Common mistakes in this section are:

- Naming without explaining.


- Relating it to the company instead of the problem.
- Completely missing the link.

Strategic cycles
Whether formal or informal, strategic cycles are very often part of the fabric of an organisation’s
operations. They provide a framework for regular tasks in a department or team. Understanding the
processes that your client currently goes through, and the impact that your recommendations will
have on these processes, needs to be considered. Be aware that your ideas could either enhance or
upset established cycles in the organisation.

Therefore, later on, students are expected to look at ways that the problem area relates to the way
the organisation runs its activities, both currently and once the recommendations have been made.
For example, when an organisation does not have an after-sales process, a recommendation to call
customers three weeks after a sale is rather awkward. This needs to be preceded by a
recommendation to upgrade the sales cycle.
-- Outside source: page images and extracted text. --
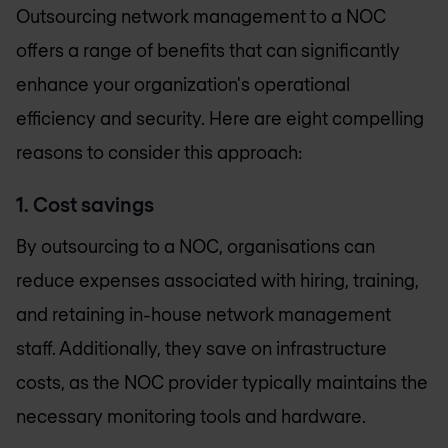
Outsourcing network management to a NOC
offers a range of benefits that can significantly
enhance your organization's operational
efficiency and security. Here are eight compelling
reasons to consider this approach:
1. Cost savings
By outsourcing to a NOC, organisations can
reduce expenses associated with hiring, training,
and retaining in-house network management
staff. Additionally, they save on infrastructure
costs, as the NOC provider typically maintains the
necessary monitoring tools and hardware.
Another example: if an organisation has an elaborate
PDCA cycle in marketing, planning a few months ahead, this is a challenge for using influencer
marketing. Strategic cycles could help or harm the effects of your recommendation and could
influence the severity of the problem.

For the PRD, it is sufficient to identify the strategic cycles that currently exist and relate to the
problem area.

Common mistakes in this section are:

- Naming without explaining.


- Focusing on the cycle instead of the problem.
- Providing too much minute detail about the cycle.
- Providing a theoretical cycle from literature, rather than an actual cycle from your client.

Research questions
Although they follow on from the problem analysis and factors in both the organisation and
environment, the research questions could be seen as a litmus test to see whether the student is
ready to start their graduation research project. The main research question (RQ) leads to executable
action points, so it makes sense to use the verb "should" in the question. It must also have some
SMART elements, being Specific, Measurable & Time-bound. Where appropriate, Relevant and
Achievable are nice to have. The SMART elements can help illustrate the impact of your work, and
will help you to gain support and cooperation from your manager and colleagues.
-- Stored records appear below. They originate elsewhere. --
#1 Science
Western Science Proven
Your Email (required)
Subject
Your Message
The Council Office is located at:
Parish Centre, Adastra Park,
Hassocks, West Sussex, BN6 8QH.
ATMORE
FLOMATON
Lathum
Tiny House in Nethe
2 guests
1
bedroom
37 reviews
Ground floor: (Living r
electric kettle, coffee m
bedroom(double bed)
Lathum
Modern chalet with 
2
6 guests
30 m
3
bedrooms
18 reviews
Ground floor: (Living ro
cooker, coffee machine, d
The Sub-questions (SQ) need to be derived from a review of what experts say about the specific
problem area experienced by similar organisations. For the PRD, and without pre-judging, think
about factors that may be key to solving the problem, and describe some likely sub-questions that
can test this causal link.

Common mistakes in this section are:

- Dumping a load of questions.


- Unspecific main research question.
- Abstract question.
- Not related to the problem specified.
- Closed questions that can be answered with a yes or a no (or True/False).
- Questions that do not require primary research.
- Questions that are too academic or general, rather than specific to your client

Some examples:

- Not good: Which markets should be targeted for major expansion? Not specific, not
timebound (not a real problem).
- Good: What steps will be needed in the coming two years to optimise the market share
among X-customers?
- Not good: How to improve the market share in the coming two years? Not specific.

Per sub-question
Describe your intended research set-up.

Include choices of primary data collection method for each sub-question. Ensure that you are
selecting the most reliable and credible methods. It’s likely that you’ll use multiple methods, and
possibly a mix from the qualitative and quantitative categories. You might find it helpful to
triangulate, i.e. look at an issue from 2 different perspectives.

Which groups of actors are you interested in researching for each sub-question? Describe these
populations. Then determine how you will select suitable samples, where needed, to represent the
populations of interest.

Provide details about the size of each data collection exercise. For a survey, how many respondents?
For interviews, how many interviewees? How large will any experiments, focus groups or
observations be?

Where necessary, use Davies and Hughes for a reminder of the choices available.

Additional information
This box is for students to give additional and concise information they think is suitable. Do not add
links to more information here – they will not be clicked.